La consommation énergétique d’une requête sur ChatGPT ou ses concurrents n’est pas connue précisément. Une chose est certaine : elle est très nettement plus élevée que celle d’une requête sur un moteur de recherche, ce qui pourrait freiner le déploiement grand public de l’IA générative.

Dans un article paru le 10 octobre dans la revue scientifique Joule, le chercheur néerlandais Alex de Vries a tenté d’estimer la consommation de ressources induite par une simple requête sur ChatGPT. Résultat : entre 2 et 3 Wh (soit l’équivalent d’une heure de consommation d’une LED), et entre 2 et 5 cl d’eau pour le refroidissement des serveurs.

« L’exécution d’un programme d’intelligence artificielle entraîne trois types de consommation énergétique » rappelle le programme ECOInfo du CNRS, dédié à la recherche sur une informatique durable : la consommation des processeurs exécutant le programme, la consommation supplémentaire des serveurs (carte mère, alimentation, ventilation) et enfin celle des équipements permettant d’utiliser les serveurs (équipement informatique supplémentaire en réseaux ou écrans), ou pour les data center, notamment en climatisation.

Seul le premier de ces trois niveaux est facile à mesurer.
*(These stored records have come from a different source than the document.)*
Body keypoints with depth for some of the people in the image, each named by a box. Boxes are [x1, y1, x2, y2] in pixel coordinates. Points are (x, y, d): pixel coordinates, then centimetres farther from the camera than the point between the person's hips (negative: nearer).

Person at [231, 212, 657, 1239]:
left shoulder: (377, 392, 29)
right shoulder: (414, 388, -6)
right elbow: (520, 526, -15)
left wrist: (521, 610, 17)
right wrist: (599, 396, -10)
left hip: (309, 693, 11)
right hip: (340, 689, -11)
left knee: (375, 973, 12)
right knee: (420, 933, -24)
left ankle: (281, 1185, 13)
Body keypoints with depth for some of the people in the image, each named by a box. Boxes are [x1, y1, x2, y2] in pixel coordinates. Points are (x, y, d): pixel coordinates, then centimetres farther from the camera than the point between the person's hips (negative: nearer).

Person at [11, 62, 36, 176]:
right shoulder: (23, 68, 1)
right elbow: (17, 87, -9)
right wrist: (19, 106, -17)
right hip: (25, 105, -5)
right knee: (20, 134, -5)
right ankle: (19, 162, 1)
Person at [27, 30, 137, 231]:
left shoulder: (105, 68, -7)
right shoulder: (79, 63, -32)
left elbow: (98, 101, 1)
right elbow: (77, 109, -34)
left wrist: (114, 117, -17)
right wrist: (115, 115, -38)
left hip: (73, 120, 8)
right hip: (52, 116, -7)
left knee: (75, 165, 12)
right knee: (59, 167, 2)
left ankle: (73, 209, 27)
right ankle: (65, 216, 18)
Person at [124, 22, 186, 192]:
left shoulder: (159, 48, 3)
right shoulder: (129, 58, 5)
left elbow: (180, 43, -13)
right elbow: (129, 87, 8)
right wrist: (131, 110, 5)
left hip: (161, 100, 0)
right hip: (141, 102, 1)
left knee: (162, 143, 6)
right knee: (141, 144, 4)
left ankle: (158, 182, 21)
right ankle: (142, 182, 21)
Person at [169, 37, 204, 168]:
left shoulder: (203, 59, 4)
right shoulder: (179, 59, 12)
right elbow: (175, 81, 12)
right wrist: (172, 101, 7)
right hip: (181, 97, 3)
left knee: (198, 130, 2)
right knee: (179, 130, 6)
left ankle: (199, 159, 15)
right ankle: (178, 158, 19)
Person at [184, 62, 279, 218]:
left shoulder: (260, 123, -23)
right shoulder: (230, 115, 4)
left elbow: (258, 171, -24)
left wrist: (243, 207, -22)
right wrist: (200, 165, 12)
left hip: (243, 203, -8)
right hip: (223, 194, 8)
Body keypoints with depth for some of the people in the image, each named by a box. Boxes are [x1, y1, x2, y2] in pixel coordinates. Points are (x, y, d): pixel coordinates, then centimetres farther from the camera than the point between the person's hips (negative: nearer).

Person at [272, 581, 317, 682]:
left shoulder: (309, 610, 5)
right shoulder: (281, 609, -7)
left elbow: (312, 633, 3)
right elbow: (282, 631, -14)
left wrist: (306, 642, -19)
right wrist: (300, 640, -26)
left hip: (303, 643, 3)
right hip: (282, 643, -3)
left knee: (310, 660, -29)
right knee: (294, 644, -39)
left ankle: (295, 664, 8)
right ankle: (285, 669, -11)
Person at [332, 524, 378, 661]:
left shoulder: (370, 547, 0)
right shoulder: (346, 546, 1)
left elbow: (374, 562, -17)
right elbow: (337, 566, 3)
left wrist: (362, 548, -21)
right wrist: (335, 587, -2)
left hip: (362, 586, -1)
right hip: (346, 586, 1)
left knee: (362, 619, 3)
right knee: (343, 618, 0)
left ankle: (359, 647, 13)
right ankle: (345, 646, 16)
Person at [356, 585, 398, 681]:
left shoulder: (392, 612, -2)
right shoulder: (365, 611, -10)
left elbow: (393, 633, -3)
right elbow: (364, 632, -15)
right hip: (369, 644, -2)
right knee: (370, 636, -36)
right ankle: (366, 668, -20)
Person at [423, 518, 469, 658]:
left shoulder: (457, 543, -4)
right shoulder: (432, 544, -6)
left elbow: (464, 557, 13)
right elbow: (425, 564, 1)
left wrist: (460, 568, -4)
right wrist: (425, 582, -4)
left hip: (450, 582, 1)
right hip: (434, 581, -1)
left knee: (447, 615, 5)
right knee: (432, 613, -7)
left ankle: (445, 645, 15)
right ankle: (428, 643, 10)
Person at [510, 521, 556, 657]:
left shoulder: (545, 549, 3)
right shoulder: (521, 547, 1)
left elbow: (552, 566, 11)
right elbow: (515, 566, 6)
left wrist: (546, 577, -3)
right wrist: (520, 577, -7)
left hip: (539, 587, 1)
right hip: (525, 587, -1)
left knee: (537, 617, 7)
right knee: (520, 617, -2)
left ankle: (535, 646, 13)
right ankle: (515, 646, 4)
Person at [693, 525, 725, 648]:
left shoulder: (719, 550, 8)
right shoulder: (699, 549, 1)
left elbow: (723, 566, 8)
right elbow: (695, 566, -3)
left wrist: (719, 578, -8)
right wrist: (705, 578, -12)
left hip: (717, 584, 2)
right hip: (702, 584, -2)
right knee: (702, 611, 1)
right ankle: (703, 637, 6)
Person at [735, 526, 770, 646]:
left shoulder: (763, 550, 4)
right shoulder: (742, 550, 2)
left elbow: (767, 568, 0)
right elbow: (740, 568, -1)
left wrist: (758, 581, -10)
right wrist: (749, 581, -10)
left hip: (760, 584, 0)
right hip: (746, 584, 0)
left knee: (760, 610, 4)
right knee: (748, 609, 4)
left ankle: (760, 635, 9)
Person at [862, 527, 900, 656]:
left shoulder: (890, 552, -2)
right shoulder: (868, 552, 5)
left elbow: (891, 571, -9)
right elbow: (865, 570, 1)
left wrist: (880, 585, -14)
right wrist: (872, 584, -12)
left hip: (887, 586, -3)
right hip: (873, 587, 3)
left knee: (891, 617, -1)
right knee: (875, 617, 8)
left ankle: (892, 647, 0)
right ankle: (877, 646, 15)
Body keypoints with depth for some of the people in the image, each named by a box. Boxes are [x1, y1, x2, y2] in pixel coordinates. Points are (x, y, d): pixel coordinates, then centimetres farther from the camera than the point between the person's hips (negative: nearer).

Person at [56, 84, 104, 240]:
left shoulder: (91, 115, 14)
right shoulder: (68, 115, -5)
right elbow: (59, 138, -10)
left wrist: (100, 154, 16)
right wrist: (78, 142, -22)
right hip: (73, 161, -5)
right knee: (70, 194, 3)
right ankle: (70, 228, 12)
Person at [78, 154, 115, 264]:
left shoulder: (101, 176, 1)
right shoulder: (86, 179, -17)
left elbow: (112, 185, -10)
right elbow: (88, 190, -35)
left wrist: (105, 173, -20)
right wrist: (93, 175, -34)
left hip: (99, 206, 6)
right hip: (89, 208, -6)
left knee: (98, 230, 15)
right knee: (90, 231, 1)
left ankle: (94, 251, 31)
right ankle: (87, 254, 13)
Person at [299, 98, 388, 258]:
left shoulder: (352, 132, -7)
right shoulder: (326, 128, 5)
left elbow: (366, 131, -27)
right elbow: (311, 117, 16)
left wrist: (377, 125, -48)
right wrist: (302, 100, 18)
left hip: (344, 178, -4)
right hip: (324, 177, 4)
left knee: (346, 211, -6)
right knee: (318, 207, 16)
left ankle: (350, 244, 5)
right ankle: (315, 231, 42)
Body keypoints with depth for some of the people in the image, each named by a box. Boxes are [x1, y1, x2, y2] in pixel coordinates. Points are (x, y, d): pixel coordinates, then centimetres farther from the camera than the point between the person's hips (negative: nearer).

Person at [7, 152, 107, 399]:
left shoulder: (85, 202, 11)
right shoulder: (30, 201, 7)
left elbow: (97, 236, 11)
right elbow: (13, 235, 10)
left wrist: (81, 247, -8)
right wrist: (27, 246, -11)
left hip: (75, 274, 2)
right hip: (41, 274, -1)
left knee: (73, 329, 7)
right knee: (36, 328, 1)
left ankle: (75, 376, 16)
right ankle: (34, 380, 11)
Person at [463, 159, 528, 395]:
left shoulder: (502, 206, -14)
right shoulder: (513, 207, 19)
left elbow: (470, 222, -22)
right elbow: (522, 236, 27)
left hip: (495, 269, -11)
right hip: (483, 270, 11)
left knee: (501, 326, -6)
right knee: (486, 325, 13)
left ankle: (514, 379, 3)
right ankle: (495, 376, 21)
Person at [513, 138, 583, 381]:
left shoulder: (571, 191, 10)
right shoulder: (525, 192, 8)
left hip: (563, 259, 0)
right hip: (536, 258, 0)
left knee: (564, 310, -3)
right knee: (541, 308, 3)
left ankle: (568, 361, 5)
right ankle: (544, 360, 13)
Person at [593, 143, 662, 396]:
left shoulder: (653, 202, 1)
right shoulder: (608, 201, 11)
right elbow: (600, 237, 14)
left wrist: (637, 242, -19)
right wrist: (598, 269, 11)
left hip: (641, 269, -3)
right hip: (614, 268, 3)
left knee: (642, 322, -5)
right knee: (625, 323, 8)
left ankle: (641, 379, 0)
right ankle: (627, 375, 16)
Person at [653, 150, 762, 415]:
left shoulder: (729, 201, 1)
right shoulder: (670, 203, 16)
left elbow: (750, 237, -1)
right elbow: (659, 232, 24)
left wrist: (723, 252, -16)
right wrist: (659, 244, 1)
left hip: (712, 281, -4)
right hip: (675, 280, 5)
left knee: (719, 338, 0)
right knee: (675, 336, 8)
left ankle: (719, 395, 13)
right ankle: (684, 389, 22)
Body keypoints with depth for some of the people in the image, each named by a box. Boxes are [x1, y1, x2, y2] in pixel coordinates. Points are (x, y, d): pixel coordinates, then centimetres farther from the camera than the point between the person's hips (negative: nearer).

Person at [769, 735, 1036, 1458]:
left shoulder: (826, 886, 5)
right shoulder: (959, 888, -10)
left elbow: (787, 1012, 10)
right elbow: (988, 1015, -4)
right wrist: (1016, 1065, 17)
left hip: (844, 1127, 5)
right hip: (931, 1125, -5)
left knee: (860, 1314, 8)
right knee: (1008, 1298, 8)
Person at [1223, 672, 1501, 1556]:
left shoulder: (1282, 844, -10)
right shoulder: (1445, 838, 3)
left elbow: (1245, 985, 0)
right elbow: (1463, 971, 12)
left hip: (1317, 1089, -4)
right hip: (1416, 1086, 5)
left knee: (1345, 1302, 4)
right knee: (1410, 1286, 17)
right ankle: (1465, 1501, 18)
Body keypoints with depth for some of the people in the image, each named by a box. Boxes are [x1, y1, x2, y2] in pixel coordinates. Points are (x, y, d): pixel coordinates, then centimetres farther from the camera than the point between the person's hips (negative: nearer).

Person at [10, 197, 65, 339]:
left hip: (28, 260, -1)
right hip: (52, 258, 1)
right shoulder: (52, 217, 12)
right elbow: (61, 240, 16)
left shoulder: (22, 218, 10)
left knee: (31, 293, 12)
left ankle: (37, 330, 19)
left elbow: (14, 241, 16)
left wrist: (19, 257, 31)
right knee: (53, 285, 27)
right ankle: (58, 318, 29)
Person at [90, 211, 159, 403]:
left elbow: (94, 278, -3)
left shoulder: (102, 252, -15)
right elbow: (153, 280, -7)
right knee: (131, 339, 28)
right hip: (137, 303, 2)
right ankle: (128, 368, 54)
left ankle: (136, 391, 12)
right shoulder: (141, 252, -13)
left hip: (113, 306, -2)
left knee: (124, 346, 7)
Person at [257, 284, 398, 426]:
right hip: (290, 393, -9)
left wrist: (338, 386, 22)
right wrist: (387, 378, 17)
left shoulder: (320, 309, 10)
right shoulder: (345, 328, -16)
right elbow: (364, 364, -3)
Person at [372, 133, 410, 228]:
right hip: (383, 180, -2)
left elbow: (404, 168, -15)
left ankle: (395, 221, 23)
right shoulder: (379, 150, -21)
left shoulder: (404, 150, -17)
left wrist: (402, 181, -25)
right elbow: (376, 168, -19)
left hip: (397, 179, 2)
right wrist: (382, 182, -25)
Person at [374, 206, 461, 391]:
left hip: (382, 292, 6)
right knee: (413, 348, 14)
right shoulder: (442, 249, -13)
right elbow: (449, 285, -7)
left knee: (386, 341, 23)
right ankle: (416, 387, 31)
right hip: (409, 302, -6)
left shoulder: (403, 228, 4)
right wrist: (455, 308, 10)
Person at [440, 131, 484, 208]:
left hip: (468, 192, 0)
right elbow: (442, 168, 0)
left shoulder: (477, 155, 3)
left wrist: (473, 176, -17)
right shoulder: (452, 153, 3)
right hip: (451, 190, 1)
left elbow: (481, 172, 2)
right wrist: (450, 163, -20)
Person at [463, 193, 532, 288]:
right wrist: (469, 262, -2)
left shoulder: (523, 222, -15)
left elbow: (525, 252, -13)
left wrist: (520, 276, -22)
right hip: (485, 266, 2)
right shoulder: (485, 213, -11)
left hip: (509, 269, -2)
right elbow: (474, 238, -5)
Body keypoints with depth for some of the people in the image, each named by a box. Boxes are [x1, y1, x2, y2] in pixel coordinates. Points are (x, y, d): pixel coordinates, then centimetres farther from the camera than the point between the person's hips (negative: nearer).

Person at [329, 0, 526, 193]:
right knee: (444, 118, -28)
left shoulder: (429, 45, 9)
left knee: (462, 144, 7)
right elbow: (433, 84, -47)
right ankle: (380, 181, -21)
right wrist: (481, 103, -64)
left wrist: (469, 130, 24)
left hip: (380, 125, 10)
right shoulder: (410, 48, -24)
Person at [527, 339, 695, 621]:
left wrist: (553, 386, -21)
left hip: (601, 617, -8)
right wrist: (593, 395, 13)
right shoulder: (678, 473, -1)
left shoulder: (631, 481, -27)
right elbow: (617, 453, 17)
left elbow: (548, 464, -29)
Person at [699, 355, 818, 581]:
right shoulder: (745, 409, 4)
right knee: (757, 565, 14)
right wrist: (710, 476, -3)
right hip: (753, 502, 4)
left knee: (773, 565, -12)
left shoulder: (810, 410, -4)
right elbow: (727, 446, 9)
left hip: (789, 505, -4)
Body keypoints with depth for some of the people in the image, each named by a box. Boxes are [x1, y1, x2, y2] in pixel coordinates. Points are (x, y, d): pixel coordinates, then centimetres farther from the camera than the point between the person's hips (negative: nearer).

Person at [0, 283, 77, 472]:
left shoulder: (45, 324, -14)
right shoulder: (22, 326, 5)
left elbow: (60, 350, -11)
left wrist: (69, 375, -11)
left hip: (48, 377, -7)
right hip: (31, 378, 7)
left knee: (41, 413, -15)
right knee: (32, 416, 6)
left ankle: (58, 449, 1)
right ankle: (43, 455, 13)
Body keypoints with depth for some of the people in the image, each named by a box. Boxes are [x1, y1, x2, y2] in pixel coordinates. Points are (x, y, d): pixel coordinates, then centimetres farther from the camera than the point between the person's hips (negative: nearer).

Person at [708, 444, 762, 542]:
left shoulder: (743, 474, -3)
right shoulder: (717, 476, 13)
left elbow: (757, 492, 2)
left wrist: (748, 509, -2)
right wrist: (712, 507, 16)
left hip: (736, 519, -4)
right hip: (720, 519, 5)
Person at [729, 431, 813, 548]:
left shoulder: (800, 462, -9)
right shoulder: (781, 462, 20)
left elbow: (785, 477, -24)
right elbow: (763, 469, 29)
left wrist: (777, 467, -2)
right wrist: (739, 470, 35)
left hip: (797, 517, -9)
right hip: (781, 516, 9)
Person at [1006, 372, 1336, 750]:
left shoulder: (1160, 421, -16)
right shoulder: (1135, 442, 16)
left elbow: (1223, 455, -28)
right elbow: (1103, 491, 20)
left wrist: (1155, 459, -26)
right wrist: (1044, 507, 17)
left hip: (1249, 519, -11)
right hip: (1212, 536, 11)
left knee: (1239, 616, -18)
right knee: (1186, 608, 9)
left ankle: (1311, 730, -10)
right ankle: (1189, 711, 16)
Les deux autres ne peuvent être qu’estimés, selon des choix méthodologiques toujours discutables. C’est ce qui explique que les résultats quantitatifs soient variables et les résultats des études (notons que les grands acteurs de l’IA n’en ont jamais réalisés) difficiles à comparer entre eux : ainsi les travaux de l’université de Riverside (Californie) estiment la consommation d’eau d’une requête sur ChatGPT à 50 cl, soit dix fois plus que dans l’étude citée plus haut. Mais ces auteurs ont choisi de comptabiliser la consommation d’eau de l’ensemble du processus, y compris pour la fabrication des semi-conducteurs entrant dans la fabrication des ordinateurs.

Cette consommation importante de ressource concerne l’ensemble du numérique. Comme le rappelle l’ingénieur Hugues Ferreboeuf, chef de projet numérique dans l’ONG The Shift project, « la consommation énergétique directe du numérique, c’est-à-dire l’énergie de fabrication et d’utilisation de l’ensemble des équipements – serveurs, réseaux, terminaux – augmente de 9 % par an. La part du numérique dans les émissions mondiales de gaz à effet de serre a augmenté de moitié depuis 2012 passant de 2,5 % à 3,7 % ». Le numérique émet ainsi quasiment autant de gaz à effet de serre que l’aviation (avec de grandes variations d’un pays à l’autre en fonction du degré de carbonation de la production électrique), et le développement de l’IA promet d’augmenter encore ces émissions. Les programmes d’IA sont en effet doublement consommateurs : lors de leur exécution – comme tout programme – mais aussi durant leur phase d’entraînement préalable, parfois très longue.

De plus, ils suscitent une sorte d’appel d’air, qui ne se limite pas à l’effet de curiosité initiale suscité par Chat GPT, augmentant l’usage du numérique pour des utilisations nouvelles. Les industriels sont très conscients de ce talon d’Achille de l’IA. Selon les calculs d’Alex de Vries, la consommation électrique de Google augmenterait d’environ 30 TWh (la consommation totale de l’Irlande) par an si chaque requête sur le célèbre moteur de recherche était traitée par une IA. C’est sans doute ce qui explique que ces dispositifs, techniquement au point, qui répondraient à une question non par une liste de sites, mais par un résumé synthétique, ne soient pas encore mis à disposition du grand public : le coût énergétique serait trop important pour leurs exploitants. Ces derniers ont commencé à s’adapter à cette nouvelle situation en « suivant le soleil », c’est-à-dire en faisant tourner leurs machines dans les régions du monde ensoleillées – donc bénéficiant d’une production photovoltaïque abondante – à l’heure de la requête. Mais il est douteux que cela suffise à faire face à l’augmentation de la consommation énergétique induite par l’explosion de l’IA.